Como a demanda por importações no Brasil está muito alta, e os navios vindos da China estão cheios, muitas empresas vinham utilizando também a rota europeia para trazer insumos. Nesse trajeto, as embarcações vindas da Ásia fazem o transbordo nos portos da Europa e do Mediterrâneo, e então seguem para o Brasil. Caso essa alternativa continue bloqueada, a capacidade de importação voltará a diminuir, o que deverá novamente pressionar os fretes e criar dificuldades para a reposição dos estoques no país.
Além disso, há uma série de possíveis impactos indiretos, que podem afetar não só o Brasil como todo o mundo. Hoje, a principal preocupação no setor é que o bloqueio se prolongue e provoque uma escassez generalizada de navios e equipamentos no mercado global, além de uma disparada nos fretes marítimos.
“O problema é quanto tempo vai durar isso, porque pode haver um ‘efeito cascata’ de falta de navios e de contêineres a nível mundial”, afirma Luigi Ferrini, que comanda a Hapag Lloyd no Brasil. Para o executivo, caso o imbróglio complete duas semanas, o comércio global já pode chegar a uma situação crítica.
“Esse bloqueio ocorre em um momento no qual os fretes já estão astronômicos e que a falta de contêineres já vinha sendo um problema no mercado global, devido à pandemia. Antes disso, já não havia previsão de quando a situação iria se normalizar. Agora, mesmo que o navio seja removido, a expectativa é de uma nova onda de caos”, diz Lorimer.
Ele prevê que, mesmo que a situação se resolva nos próximos dias, vai demorar ao menos um mês para que os impactos sejam absorvidos pelo mercado. Até ontem, havia 453 embarcações em fila, à espera da liberação para atravessar o canal, segundo levantamento da Bloomberg.
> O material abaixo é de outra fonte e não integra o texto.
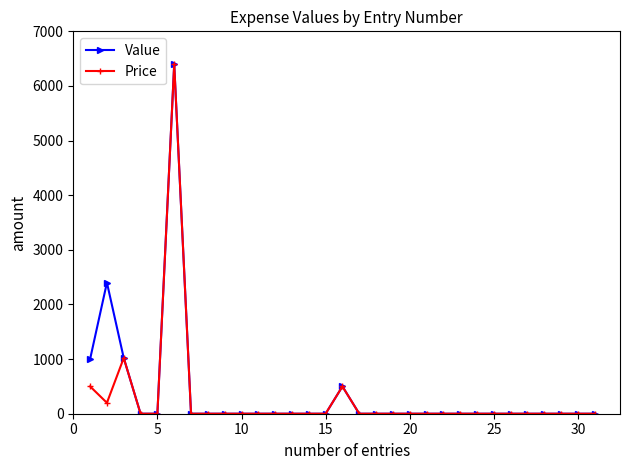

At how many categories does at least one series exceed 277?

5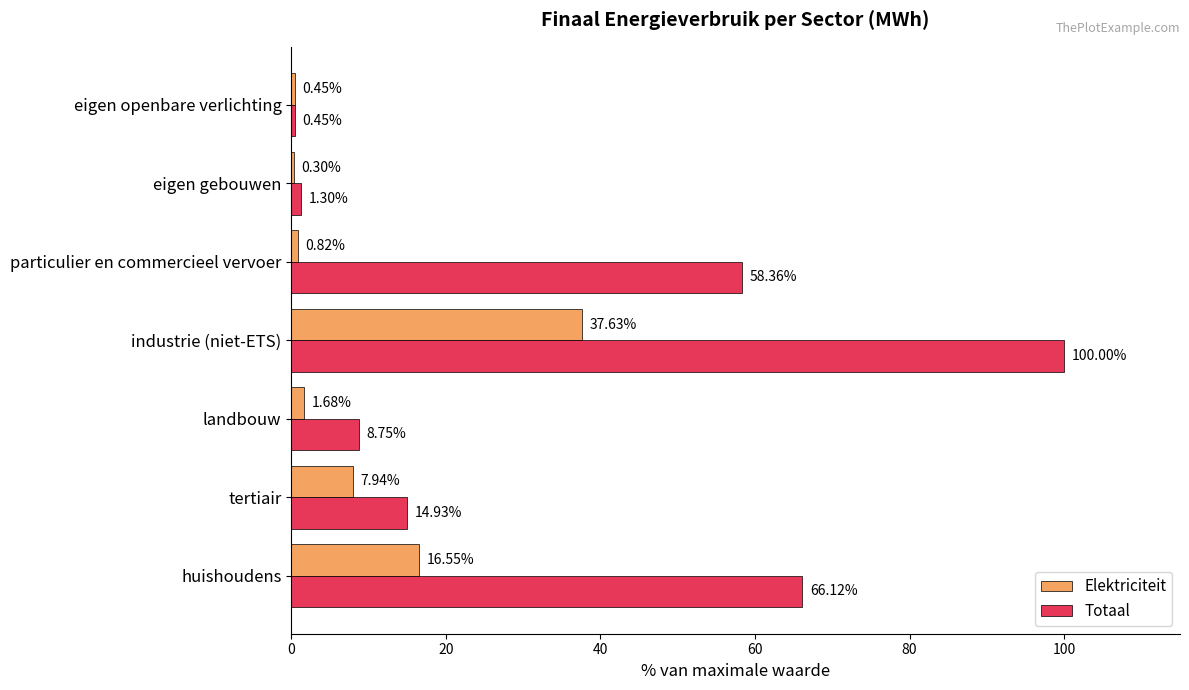

What is the total value across all series at huishoudens?

82.7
Outra preocupação é com os preços do combustível, já que grande parte dos navios que passa pelo Canal de Suez transportam cargas de petróleo. Com o bloqueio, portanto, os fretes podem ser duplamente pressionados: além da redução de capacidade, o custo do combustível deverá aumentar.
O Centronave, associação brasileira que reúne as companhias de navegação, afirmou, em nota, que ainda é muito cedo para dimensionar os efeitos na cadeia global de suprimento e do comércio exterior brasileiro. “Trata-se ainda de uma conjectura, sem motivos para alarmismo, uma vez que [o impacto] dependerá principal, mas não unicamente, de quanto tempo a rota pelo Canal permanecerá interrompida, o que hoje não é conhecido”.
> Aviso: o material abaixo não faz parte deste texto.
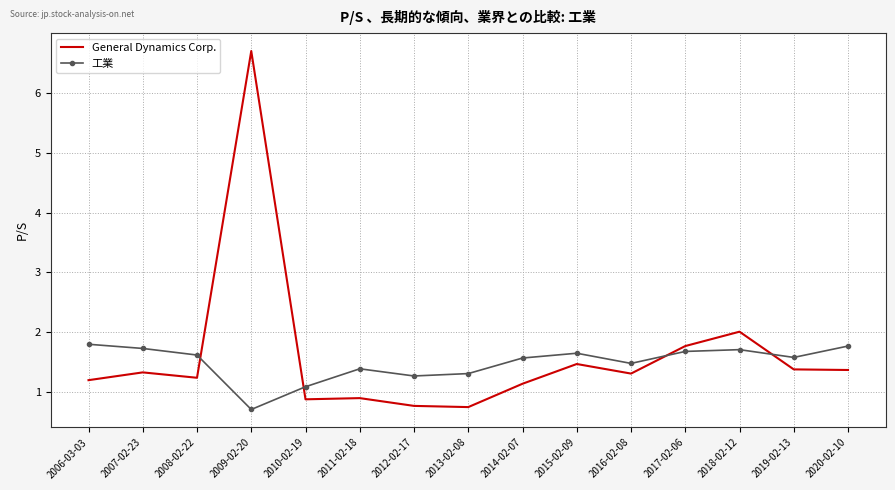

Count the number of categories in the chart.

15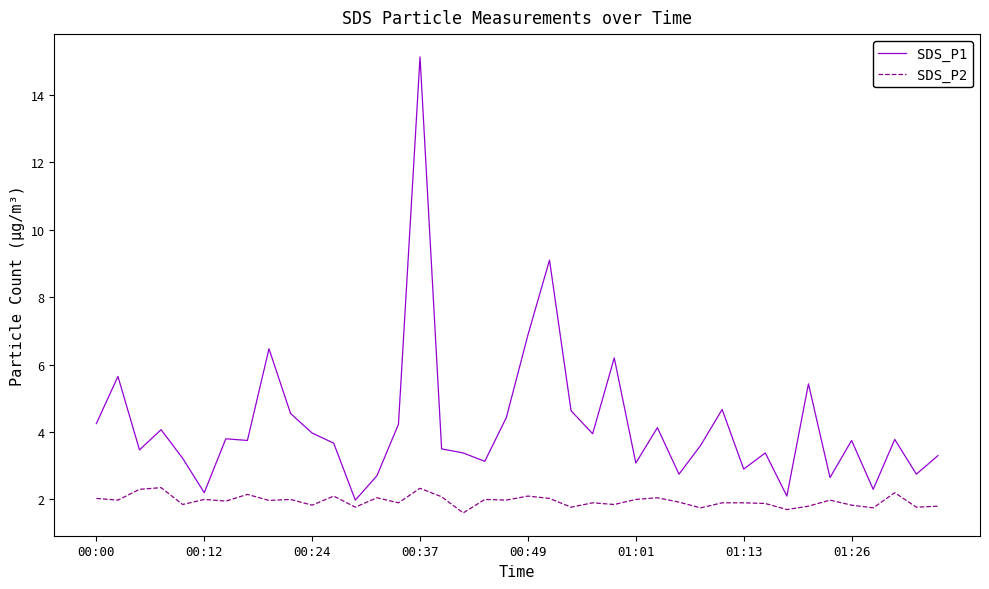

What is the sum of all SDS_P2 values?

78.1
A logística global de contêineres vem sofrendo muito desde o início da pandemia – um cenário que as empresas classificam como uma “tempestade perfeita”. As rupturas de oferta e demanda nos países, o fechamento de alguns portos, os atrasos na liberação das cargas, entre outros fatores, levaram à atual situação de falta de navios e equipamentos na cadeia logística global.
O resultado foi a disparada dos fretes em todo o mundo, principalmente das rotas que partem da Ásia. No Brasil, os valores no trajeto Xangai-Santos passaram a subir a partir de outubro de 2020 e, em janeiro, chegaram a um recorde de US$ 10.000 por TEU.
No último mês, a situação vinha melhorando. Na primeira semana de março, os valores caíram pela primeira vez desde o fim do ano passado e, hoje, estão em um patamar ainda alto, mas mais plausível de aproximadamente US$ 6.000 por TEU, segundo Barreto. Diante do novo imbróglio, porém, a tendência é que os preços, que vinham em queda em todo o mundo, voltem a subir.